• EXERCISE OBJECTIVE:
Copy the lines verbatim, beginning with the line that contains "Document page, 1241x1754 pixels." and continuing through the end of the data, and only those lines.

DATASET ENTRIES Start Marker

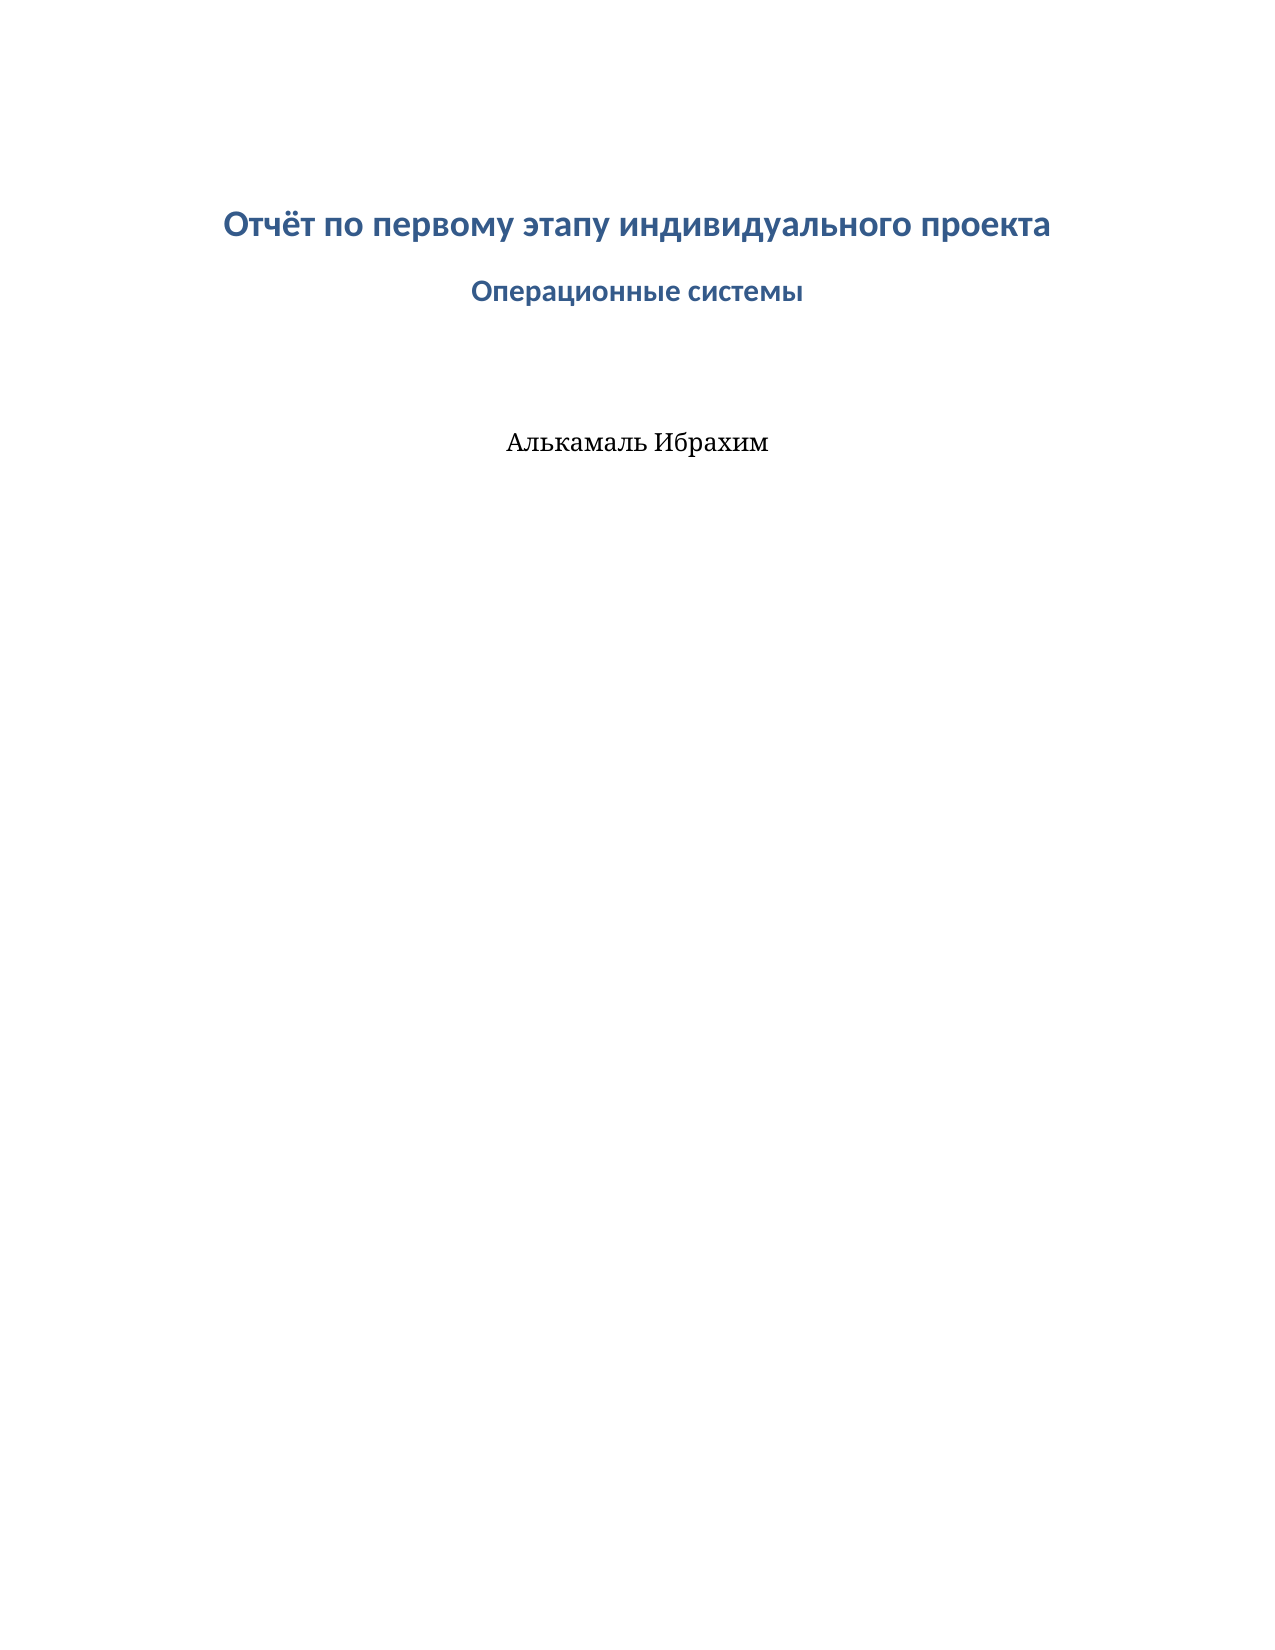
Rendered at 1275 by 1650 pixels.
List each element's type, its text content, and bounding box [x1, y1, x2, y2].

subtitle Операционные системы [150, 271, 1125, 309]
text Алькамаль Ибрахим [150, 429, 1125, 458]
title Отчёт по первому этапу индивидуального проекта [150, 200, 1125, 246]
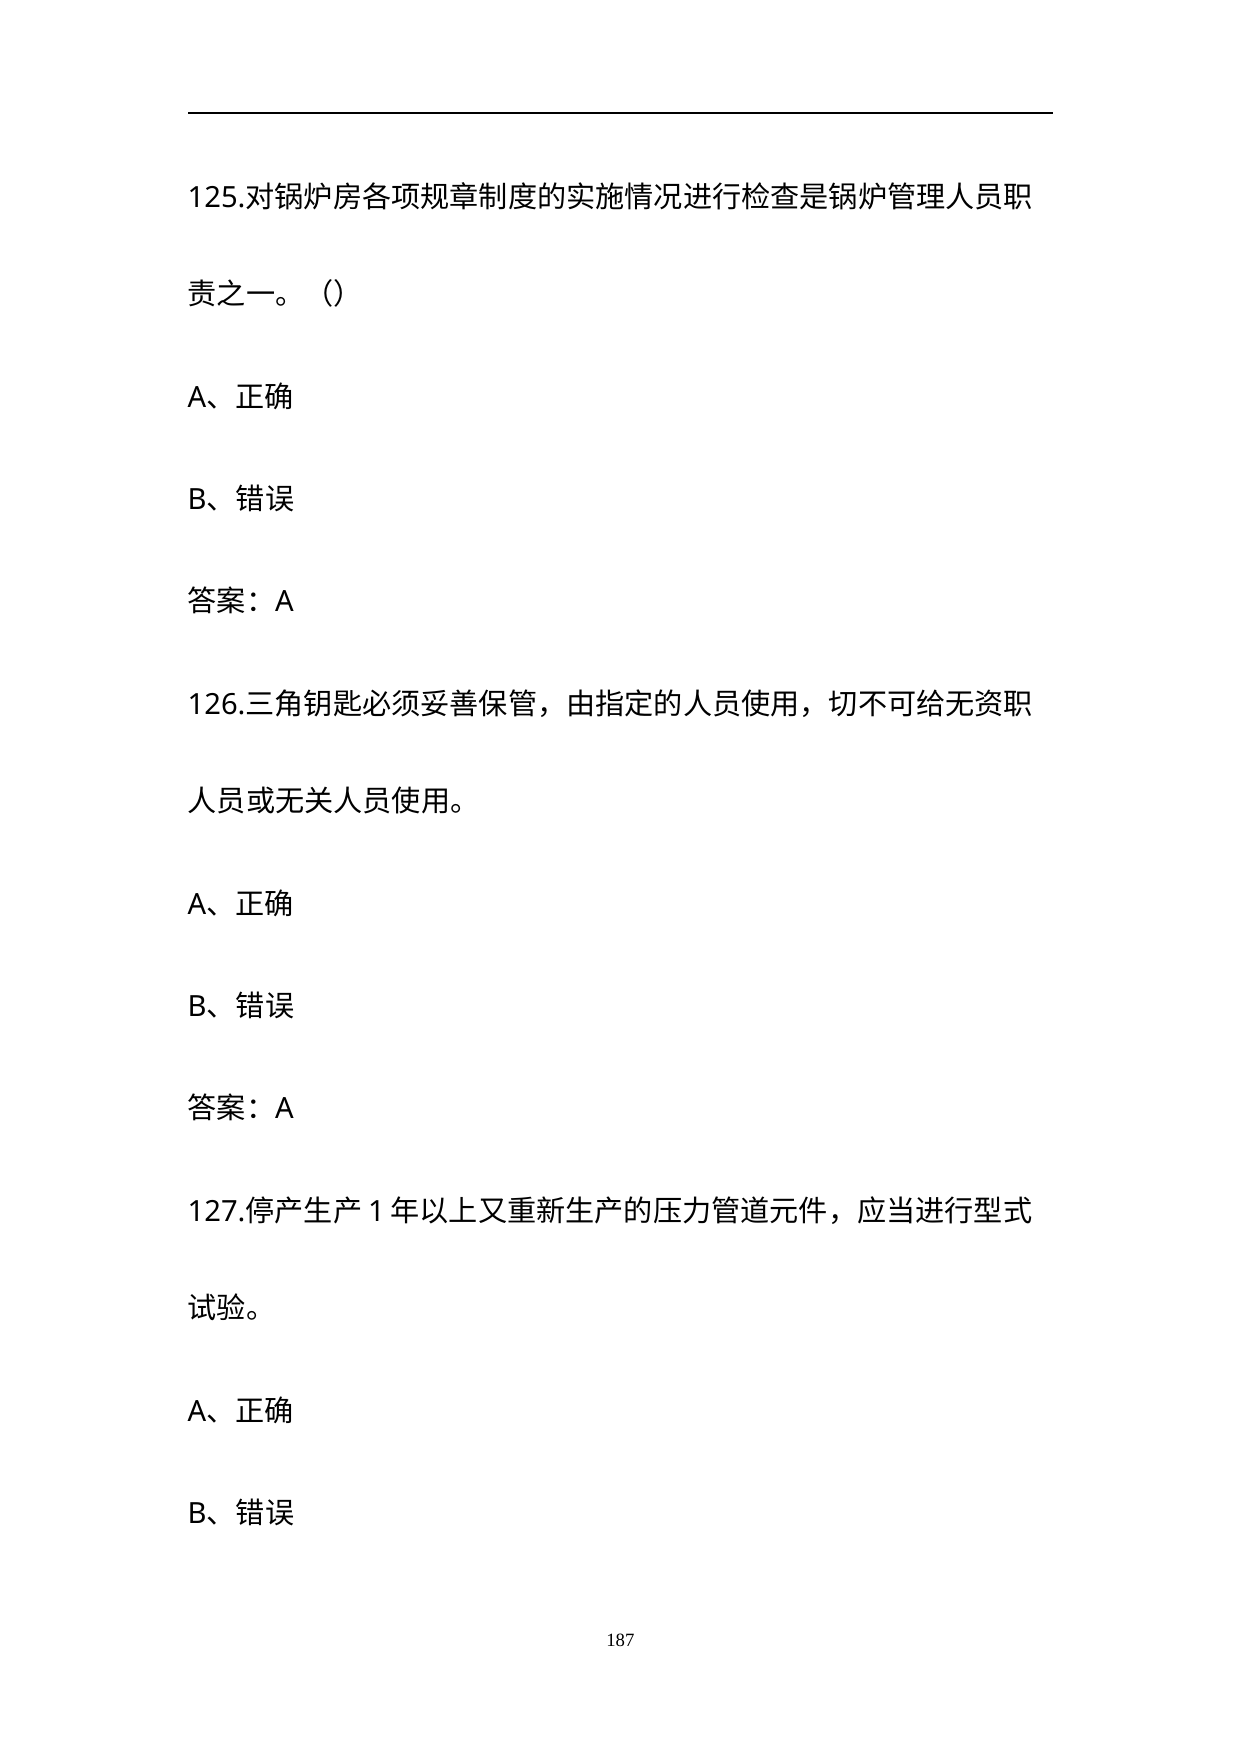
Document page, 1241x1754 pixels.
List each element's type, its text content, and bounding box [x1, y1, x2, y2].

DATASET ENTRIES End Marker

• EXERCISE OUTPUT:
Document page, 1241x1754 pixels.
List each element's type, its text content, and bounding box [x1, y1, x2, y2].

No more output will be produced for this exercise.